» Your assignment
Beneath this task are records; print exactly the stretch of them from the line with "laptop: present [149,96,235,158]" through the line with "vase: present [333,142,380,253]", both ends included.

» Supplied data
☆ ☆ ☆ ☆

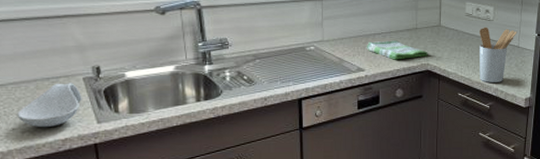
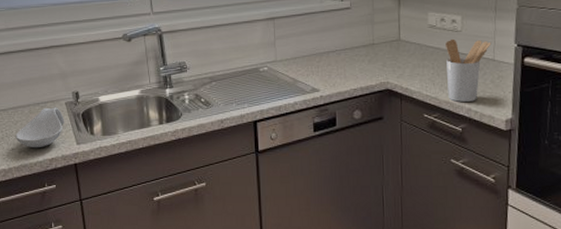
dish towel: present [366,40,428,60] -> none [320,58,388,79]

☆ ☆ ☆ ☆

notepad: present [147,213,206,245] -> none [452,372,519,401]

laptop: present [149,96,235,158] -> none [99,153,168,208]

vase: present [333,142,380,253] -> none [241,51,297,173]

☆ ☆ ☆ ☆

» Finished task
laptop: present [149,96,235,158] -> none [99,153,168,208]

vase: present [333,142,380,253] -> none [241,51,297,173]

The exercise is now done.